To explore possible changes in expression and/or function of α1- and β-adrenoceptor subtypes as a cause for bladder dysfunction in a rat model of bladder outlet obstruction (BOO).

Methods

BOO was induced in rats by partial urethral ligature. Contraction and relaxation experiments were performed with isolated bladder strips from BOO, sham-operated and non-operated (control) rats 7 days after BOO induction. mRNA expression of α1- and β-adrenoceptor subtypes was assessed by quantitative real-time PCR.

Results

Receptor-independent contraction or relaxation did not differ between BOO and sham rats.

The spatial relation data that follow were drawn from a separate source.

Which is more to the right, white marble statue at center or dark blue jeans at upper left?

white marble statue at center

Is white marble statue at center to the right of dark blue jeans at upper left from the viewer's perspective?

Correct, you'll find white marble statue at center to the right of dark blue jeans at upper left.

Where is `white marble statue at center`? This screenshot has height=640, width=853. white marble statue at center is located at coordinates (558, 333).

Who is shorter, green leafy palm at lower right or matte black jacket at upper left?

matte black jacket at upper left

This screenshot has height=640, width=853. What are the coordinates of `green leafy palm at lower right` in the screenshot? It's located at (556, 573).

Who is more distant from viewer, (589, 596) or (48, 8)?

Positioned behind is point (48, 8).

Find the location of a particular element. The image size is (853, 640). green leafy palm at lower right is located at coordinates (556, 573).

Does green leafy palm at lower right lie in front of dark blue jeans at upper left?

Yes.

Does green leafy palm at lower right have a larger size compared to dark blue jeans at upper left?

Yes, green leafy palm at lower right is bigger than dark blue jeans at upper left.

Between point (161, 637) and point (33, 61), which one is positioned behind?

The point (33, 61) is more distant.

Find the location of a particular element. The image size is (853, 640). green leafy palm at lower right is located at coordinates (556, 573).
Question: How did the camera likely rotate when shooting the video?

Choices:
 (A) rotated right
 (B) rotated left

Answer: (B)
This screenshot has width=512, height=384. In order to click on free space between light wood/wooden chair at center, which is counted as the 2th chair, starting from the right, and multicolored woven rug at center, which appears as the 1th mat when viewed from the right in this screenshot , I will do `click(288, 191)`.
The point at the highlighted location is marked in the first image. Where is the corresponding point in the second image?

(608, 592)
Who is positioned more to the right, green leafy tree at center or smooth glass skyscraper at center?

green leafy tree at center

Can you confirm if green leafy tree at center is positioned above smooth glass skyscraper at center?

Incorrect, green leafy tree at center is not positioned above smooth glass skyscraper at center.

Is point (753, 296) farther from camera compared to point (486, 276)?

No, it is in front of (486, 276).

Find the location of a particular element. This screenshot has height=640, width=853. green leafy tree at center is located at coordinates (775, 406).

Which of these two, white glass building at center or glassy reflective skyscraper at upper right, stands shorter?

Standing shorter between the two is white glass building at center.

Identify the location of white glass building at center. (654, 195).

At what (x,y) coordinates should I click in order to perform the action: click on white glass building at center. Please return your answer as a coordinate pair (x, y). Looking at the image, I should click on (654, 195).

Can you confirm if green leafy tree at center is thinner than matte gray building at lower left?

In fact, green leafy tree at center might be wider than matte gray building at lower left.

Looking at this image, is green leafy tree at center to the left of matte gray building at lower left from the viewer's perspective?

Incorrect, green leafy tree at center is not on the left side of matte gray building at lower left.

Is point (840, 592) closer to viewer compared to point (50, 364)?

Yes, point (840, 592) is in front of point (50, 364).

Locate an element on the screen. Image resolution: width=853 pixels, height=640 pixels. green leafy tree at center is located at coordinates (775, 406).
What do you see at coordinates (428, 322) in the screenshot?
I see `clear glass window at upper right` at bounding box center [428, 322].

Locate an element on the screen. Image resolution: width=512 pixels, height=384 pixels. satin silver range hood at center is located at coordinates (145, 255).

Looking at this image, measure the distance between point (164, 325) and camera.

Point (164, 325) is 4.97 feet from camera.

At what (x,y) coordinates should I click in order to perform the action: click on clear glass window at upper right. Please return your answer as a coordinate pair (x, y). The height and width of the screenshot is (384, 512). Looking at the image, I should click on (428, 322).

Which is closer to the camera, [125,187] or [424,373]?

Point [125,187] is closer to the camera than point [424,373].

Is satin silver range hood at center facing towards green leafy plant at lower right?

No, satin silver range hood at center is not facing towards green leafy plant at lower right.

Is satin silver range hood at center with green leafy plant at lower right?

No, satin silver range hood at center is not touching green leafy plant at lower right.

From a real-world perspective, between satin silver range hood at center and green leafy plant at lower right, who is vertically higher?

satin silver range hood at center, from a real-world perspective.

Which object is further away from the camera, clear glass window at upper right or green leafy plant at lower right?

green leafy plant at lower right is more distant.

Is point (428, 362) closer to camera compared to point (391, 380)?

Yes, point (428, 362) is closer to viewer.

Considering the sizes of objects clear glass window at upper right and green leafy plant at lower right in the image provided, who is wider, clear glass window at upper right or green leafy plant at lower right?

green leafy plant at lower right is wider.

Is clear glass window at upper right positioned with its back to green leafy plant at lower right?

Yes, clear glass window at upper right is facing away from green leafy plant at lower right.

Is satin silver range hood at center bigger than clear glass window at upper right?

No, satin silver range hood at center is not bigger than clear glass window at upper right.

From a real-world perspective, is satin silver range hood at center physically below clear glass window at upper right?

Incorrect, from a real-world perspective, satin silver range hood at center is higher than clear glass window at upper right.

The α1-agonists methoxamine and A-61,603 caused only weak contraction without major differences between groups. Against KCl-induced tone, the β-adrenoceptor agonists noradrenaline and isoprenaline caused similar relaxation in BOO and sham rats, whereas relaxation in response to the β3-selective BRL 37,344 was attenuated. Against passive tension, noradrenaline induced relaxation in sham and control rats; in contrast, noradrenaline induced contraction at low concentrations and relaxation at high concentrations in BOO rats. The contraction component was abolished by the α1-antagonist prazosin. The mRNA expression of α1D-adrenoceptors was increased in BOO, whereas none of the other receptor mRNAs were up-regulated.

Conclusions

In a rat BOO model, weak contraction responses to α1-agonists and relaxation responses to β-agonists are not altered to a major extent. Nevertheless, relaxation responses to the endogenous agonist noradrenaline are turned into α1-adrenoceptor-mediated contraction responses in BOO, possibly due to an up-regulation of α1D-adrenoceptors. Neurourol. Urodynam. 28:349–355, 2009. © 2008 Wiley-Liss, Inc.